- **ASSIGNMENT 1**
In the passage on Cromwell in Ireland, condense the paragraph that begins "The extent of Cromwell's intentions" into a bulleted list that keeps its main facts.
- **ASSIGNMENT 2**
According to the passage on Cromwell in Ireland, what did church records accuse Cromwell's army of doing? List every action.
- **ASSIGNMENT 3**
Summarize the passage on Cromwell in Ireland in two sentences.
*** Opening SOURCE DOCUMENT ***
The extent of Cromwell's intentions have been strongly debated. For example, while it is clear that Cromwell saw the Irish in general as enemies - he justified his sack of Drogheda as revenge for the Irish killing of English Protestants in the Irish Rebellion of 1641 calling the massacre, "The righteous judgement of God on these barbarous wretches, who have imbued their hands with so much innocent blood" - it is also clear that on entering Ireland he demanded that no supplies were to be seized from the inhabitants and that everything should be fairly purchased. Against this are the records of many churches such as Kilkenny Cathedral accusing Cromwell's army as having defaced and desecrated the churches, along with stabling the horses in them. His actual orders at Drogheda followed military protocol of the day where a town or garrison was first given the option to surrender and receive the just treatment and protection of the invading force. The refusal to do this even after the walls had been breached, meant that Cromwell's orders to leave no mercy in the treatment of men of arms was inevitable by the standards of the day. The aftermath of the fall of Drogheda was that such an order was zealously undertaken even to a point where non combatants were caught up in the actions of the invading army. Understandably the extent of this would have been respectively underplayed and overplayed in later accounts by the invaders and defenders. However, Cromwell himself never accepted that he was responsible for the killing of civilians in Ireland and in fact, the worst atrocities committed in that country were carried out by his subordinates after Cromwell had left for England. See also the Cromwellian conquest of Ireland, and Irish Confederate Wars.
*** Closing SOURCE DOCUMENT ***
*** Opening RAW DATA ***
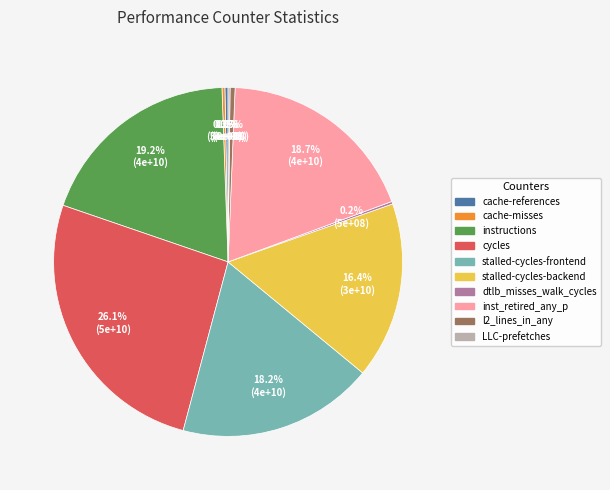

Is stalled-cycles-backend the majority of the pie?

No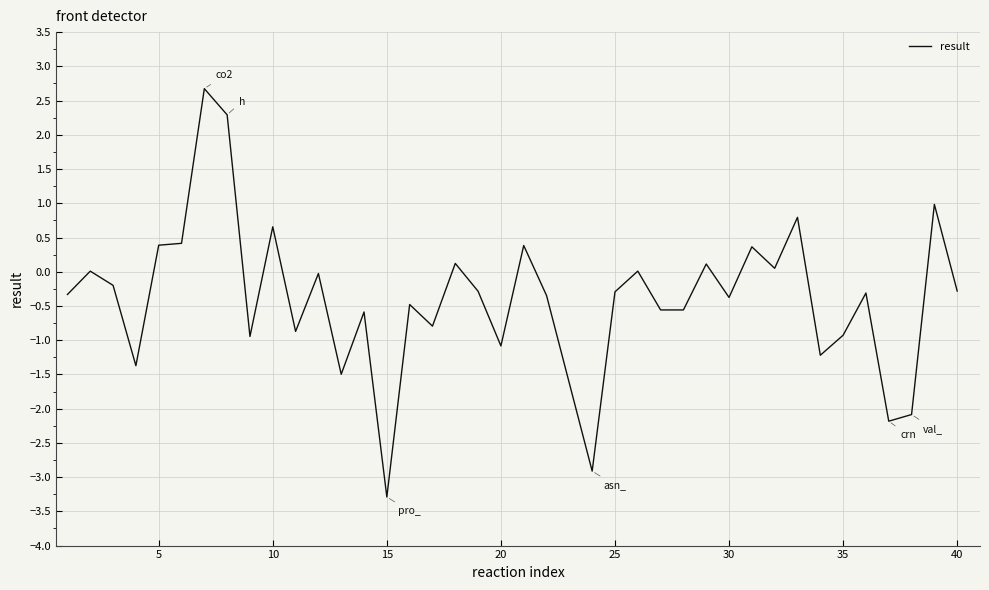

What is the minimum value shown in the chart?

-3.3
*** Closing RAW DATA ***
- **TASK OUTPUT 1**
- How far Cromwell's intentions went has been strongly debated.
- Cromwell saw the Irish in general as enemies. He justified the sack of Drogheda as revenge for the killing of English Protestants in the Irish Rebellion of 1641 and called the massacre God's righteous judgement.
- On entering Ireland, he ordered that no supplies be seized from the inhabitants and that everything be fairly purchased.
- Records from many churches, such as Kilkenny Cathedral, accuse his army of defacing and desecrating churches and stabling horses in them.
- At Drogheda, he followed the military protocol of the day by first offering the town the option to surrender and be protected.
- Drogheda refused even after its walls were breached, so by the standards of the day his order to show no mercy to men of arms was inevitable.
- That order was carried out zealously, and non-combatants were caught up in the army's actions.
- Later accounts by the invaders probably underplayed the extent of this, and accounts by the defenders probably overplayed it.
- Cromwell never accepted responsibility for killing civilians in Ireland. The worst atrocities there were committed by his subordinates after he left for England.

- **TASK OUTPUT 2**
- Defacing the churches
- Desecrating the churches
- Stabling horses in the churches

- **TASK OUTPUT 3**
Cromwell's intentions in Ireland are debated: he called the sack of Drogheda God's judgement on the Irish, yet he ordered that supplies be fairly purchased, while church records accuse his army of desecrating churches. At Drogheda he followed the military protocol of the day, and non-combatants were caught up in the violence, but he never accepted responsibility for civilian deaths, and the worst atrocities were committed by his subordinates after he left for England.